ラストは、人(観客が感情移入してる筈の)が死んでゆく…のだが、このむっちゃ楽しい気分は何なんだ?

「通いの娼婦」なんていません。君も只だろ?ってのは、この男の思想的に本心とは思えない言葉なので、結構良い奴だった牧師だが「お前のせいで〜」って思ったのだが、まぁ扉を蹴破る根性のある女の子には、別に何も影響を与えていなかった様で…(言っておくが、人の言葉ひとつで人間性が判る訳ではないのだよ)

まぁ映像は巨匠らしく素晴らしく、ストーリーは下世話にエンターテイメント。まず、コレクションして損のない作品ではなかろーかと。(僕は買ったBOXに入ってたから、観たのだけどね…)
投稿者:さち投稿日:2007-03-07 20:19:35
よかtt
投稿者:シネラマン投稿日:2006-11-02 18:00:44
ペキンパーといえばブラッドバレエ(血の舞踊)と呼ばれる独特のスローモーションによる時間軸を無視した編集を思い出す。とにかくペキンパーは血まみれバイオレンスの第一人者として有名で、自分もワイルドバンチやゲッタウェイのバイオレンス描写にしびれたものだ。そしてペキンパー映画では、バイオレンス描写の合間に描かれる主人公の優しさやさりげない愛情描写を入れることを意図してやっている。これは死に赴く男たちの情感をより高める効果を発揮するとともに凡百の暴力映画との明確な違いを際立たせる。そんな男気あふれる作風が好きでひと通りペキンパーの作品を見まくった後にこの映画みてびっくらこいた。バイオレンスシーンはないし同じ監督が作ったとは思えないくらいコメディしている。スローモーションは全然なくかわりに早回しを使ったユーモラスなショット。ケイブルの復讐を描いていくのかと思えば、あれよあれよと話は横道にそれ、いつの間にか復讐はどこえやら。ケイブルとその仲間たちを慈しむ視線でカメラを回して、全編にわたりのほほんとした雰囲気が漂う詩のような映画。登場人物もみんなチャーミング。これを見てペキンパーの西部劇に対する惜別の情を、感じぜずにはいられない。最高傑作ワイルドバンチの後に撮ったこの映画はペキンパーの私小説のような映画だ。後に弟子のジェームズ・コバーンが「ペキンパーはケイブルホーグになりたかったのさ」とコメントしてるのを見たことがある。ペキンパーがますます好きになってしまった。

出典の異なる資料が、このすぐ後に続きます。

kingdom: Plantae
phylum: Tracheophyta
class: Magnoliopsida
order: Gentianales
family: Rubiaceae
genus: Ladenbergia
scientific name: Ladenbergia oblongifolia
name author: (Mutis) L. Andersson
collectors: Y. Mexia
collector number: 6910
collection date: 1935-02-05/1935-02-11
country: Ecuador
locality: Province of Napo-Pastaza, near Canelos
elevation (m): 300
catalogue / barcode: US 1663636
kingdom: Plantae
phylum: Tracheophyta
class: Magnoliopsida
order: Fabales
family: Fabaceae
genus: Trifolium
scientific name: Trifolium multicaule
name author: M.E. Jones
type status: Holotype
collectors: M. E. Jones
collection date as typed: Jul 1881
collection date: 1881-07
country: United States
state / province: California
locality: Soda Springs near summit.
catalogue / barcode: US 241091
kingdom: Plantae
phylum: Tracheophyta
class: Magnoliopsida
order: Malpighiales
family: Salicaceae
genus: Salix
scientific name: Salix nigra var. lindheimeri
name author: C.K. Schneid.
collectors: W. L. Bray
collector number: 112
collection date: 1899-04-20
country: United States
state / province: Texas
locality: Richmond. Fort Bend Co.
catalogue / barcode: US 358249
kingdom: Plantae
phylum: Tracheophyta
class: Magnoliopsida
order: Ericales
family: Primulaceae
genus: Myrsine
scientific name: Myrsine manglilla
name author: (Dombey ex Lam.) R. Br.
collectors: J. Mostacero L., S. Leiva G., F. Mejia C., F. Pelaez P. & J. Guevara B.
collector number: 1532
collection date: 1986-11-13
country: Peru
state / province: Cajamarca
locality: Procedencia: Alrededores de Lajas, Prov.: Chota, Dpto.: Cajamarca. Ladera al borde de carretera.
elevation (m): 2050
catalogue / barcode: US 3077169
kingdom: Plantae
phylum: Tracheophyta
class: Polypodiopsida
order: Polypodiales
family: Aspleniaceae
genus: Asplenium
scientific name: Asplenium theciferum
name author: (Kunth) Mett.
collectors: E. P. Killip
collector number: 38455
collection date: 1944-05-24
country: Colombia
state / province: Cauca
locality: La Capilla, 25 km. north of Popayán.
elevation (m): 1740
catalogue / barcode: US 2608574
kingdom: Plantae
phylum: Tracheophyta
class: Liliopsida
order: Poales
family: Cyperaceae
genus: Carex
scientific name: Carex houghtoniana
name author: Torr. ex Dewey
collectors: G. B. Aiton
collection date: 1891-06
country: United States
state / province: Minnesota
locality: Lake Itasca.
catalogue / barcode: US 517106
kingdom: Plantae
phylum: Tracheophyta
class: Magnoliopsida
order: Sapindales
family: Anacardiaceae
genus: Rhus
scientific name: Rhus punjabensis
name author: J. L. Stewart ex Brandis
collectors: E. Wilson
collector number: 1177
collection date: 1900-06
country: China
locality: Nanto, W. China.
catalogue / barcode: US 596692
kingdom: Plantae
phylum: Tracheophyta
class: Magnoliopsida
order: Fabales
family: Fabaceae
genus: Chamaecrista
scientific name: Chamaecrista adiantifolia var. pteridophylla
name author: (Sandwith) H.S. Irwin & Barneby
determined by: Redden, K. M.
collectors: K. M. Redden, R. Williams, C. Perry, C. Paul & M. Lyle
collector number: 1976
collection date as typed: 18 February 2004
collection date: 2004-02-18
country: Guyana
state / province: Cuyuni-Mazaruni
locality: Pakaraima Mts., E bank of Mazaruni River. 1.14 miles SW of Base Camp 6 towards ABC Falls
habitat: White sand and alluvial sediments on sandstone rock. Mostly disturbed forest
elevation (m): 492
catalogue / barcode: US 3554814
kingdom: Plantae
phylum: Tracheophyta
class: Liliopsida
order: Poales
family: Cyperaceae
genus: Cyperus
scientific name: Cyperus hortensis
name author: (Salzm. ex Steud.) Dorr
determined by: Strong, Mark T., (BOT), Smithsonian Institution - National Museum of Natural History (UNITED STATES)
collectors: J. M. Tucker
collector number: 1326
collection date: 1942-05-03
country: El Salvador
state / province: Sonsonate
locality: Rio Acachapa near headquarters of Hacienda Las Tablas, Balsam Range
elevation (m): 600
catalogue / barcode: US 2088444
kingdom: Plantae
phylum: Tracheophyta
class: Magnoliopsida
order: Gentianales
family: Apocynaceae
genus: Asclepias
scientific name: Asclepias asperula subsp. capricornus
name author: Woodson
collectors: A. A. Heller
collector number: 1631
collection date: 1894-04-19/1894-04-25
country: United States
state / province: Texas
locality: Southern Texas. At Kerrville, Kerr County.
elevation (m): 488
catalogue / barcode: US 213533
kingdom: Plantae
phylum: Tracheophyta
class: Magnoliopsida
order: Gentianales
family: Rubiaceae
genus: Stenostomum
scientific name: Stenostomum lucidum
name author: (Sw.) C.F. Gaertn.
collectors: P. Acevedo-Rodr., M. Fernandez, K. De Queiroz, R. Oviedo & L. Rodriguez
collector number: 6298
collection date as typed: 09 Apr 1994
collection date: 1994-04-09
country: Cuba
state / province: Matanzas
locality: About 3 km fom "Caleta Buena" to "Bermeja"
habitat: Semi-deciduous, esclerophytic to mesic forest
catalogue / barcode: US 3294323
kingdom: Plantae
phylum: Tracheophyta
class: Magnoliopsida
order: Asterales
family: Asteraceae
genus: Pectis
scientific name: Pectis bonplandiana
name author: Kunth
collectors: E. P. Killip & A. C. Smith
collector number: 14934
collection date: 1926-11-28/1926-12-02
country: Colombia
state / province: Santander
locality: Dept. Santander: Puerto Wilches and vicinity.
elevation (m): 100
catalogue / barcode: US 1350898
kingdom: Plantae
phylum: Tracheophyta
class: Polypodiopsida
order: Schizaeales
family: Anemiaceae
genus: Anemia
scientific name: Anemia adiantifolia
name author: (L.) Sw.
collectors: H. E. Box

投稿者:RRMN投稿日:2006-09-07 21:11:02
この「超」はホントの「超」!
投稿者:skull & rose投稿日:2004-09-18 05:31:59
ペキンパーが西部劇にとどめを刺したのは翌69年の『ワイルドバンチ』というのが定説であるが、それは映画史の定説であってペキンパーのフィルモグラフィにおいては、この一風変わった復讐の西部劇がとどめの一作だったと言えるのかもしれない。復讐に燃える男の激烈な想いはここでは描かれていないし、あのスローモーションも見られない。その意味ではペキンパーらしからぬ作品かもしれないが、私は好きだ。それはあまりにも甘く切なく、終わりゆく西部劇への感傷が滲んでおり、そして何ともなごやかで微笑ましい、まるでベルトルッチのように自身の憧れや感傷を恥ずかしげもなく晒しだしているその姿勢なのだ。時代の流れに抗って華々しくブラッディ・ポーチで死ぬ男たちと違い、愛する女や友人に囲まれて静かに、幸せに死んでゆく偏屈な男。しっかりと墓碑を刻まれて、何もない荒野の真ん中に眠り続ける彼のもとを去ってゆく人々。決して西部劇は蔑まれるように終焉を迎えたのではない、自身の映画に対して誇りとこの上ない幸福をもって終わりを迎えたのだ、と言うラストが私はたまらなく好きなのだ。間違っても『ワイルドバンチ』のように評価されることがないのは分かっているが、私は好きだ。